[Opening The data section]
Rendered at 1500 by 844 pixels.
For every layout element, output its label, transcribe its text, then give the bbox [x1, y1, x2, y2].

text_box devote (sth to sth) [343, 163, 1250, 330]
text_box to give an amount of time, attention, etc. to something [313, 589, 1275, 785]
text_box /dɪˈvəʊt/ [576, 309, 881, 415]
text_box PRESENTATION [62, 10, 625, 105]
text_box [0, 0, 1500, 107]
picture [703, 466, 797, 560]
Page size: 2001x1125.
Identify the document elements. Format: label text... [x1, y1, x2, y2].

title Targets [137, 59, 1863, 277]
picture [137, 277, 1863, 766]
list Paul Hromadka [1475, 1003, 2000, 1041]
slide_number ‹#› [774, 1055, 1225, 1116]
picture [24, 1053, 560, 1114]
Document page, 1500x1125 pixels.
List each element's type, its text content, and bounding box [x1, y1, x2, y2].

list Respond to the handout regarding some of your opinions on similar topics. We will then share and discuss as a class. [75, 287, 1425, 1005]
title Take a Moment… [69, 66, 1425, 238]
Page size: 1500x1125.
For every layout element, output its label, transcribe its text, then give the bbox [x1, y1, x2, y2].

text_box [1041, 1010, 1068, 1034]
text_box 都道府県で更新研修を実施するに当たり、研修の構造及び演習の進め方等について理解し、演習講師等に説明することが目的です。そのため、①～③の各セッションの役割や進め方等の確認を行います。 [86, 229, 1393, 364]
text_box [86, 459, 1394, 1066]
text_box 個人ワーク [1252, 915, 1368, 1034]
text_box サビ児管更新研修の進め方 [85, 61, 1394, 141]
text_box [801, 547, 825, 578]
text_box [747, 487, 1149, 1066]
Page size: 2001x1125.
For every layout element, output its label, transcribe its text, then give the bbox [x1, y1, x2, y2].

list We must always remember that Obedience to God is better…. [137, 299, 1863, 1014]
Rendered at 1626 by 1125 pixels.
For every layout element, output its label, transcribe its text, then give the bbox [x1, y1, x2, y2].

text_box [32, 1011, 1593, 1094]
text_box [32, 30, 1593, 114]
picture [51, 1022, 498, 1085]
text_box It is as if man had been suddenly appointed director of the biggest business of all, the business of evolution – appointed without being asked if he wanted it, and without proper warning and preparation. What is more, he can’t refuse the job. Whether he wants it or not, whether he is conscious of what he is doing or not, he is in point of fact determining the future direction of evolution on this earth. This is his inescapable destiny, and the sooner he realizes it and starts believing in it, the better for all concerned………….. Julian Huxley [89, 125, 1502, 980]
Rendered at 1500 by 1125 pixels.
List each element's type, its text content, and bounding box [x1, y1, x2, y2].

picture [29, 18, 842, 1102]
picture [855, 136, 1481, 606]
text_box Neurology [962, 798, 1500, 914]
[Closing The data section]
-- Your goal --
Restate every entry exactly. Leave nothing out.

-- Solution --
Rendered at 1500 by 844 pixels.
For every layout element, output its label, transcribe its text, then give the bbox [x1, y1, x2, y2].

text_box devote (sth to sth) [343, 163, 1250, 330]
text_box to give an amount of time, attention, etc. to something [313, 589, 1275, 785]
text_box /dɪˈvəʊt/ [576, 309, 881, 415]
text_box PRESENTATION [62, 10, 625, 105]
text_box [0, 0, 1500, 107]
picture [703, 466, 797, 560]
Page size: 2001x1125.
Identify the document elements. Format: label text... [x1, y1, x2, y2].

title Targets [137, 59, 1863, 277]
picture [137, 277, 1863, 766]
list Paul Hromadka [1475, 1003, 2000, 1041]
slide_number ‹#› [774, 1055, 1225, 1116]
picture [24, 1053, 560, 1114]
Document page, 1500x1125 pixels.
List each element's type, its text content, and bounding box [x1, y1, x2, y2].

list Respond to the handout regarding some of your opinions on similar topics. We will then share and discuss as a class. [75, 287, 1425, 1005]
title Take a Moment… [69, 66, 1425, 238]
Page size: 1500x1125.
For every layout element, output its label, transcribe its text, then give the bbox [x1, y1, x2, y2].

text_box [1041, 1010, 1068, 1034]
text_box 都道府県で更新研修を実施するに当たり、研修の構造及び演習の進め方等について理解し、演習講師等に説明することが目的です。そのため、①～③の各セッションの役割や進め方等の確認を行います。 [86, 229, 1393, 364]
text_box [86, 459, 1394, 1066]
text_box 個人ワーク [1252, 915, 1368, 1034]
text_box サビ児管更新研修の進め方 [85, 61, 1394, 141]
text_box [801, 547, 825, 578]
text_box [747, 487, 1149, 1066]
Page size: 2001x1125.
For every layout element, output its label, transcribe its text, then give the bbox [x1, y1, x2, y2].

list We must always remember that Obedience to God is better…. [137, 299, 1863, 1014]
Rendered at 1626 by 1125 pixels.
For every layout element, output its label, transcribe its text, then give the bbox [x1, y1, x2, y2].

text_box [32, 1011, 1593, 1094]
text_box [32, 30, 1593, 114]
picture [51, 1022, 498, 1085]
text_box It is as if man had been suddenly appointed director of the biggest business of all, the business of evolution – appointed without being asked if he wanted it, and without proper warning and preparation. What is more, he can’t refuse the job. Whether he wants it or not, whether he is conscious of what he is doing or not, he is in point of fact determining the future direction of evolution on this earth. This is his inescapable destiny, and the sooner he realizes it and starts believing in it, the better for all concerned………….. Julian Huxley [89, 125, 1502, 980]
Rendered at 1500 by 1125 pixels.
List each element's type, its text content, and bounding box [x1, y1, x2, y2].

picture [29, 18, 842, 1102]
picture [855, 136, 1481, 606]
text_box Neurology [962, 798, 1500, 914]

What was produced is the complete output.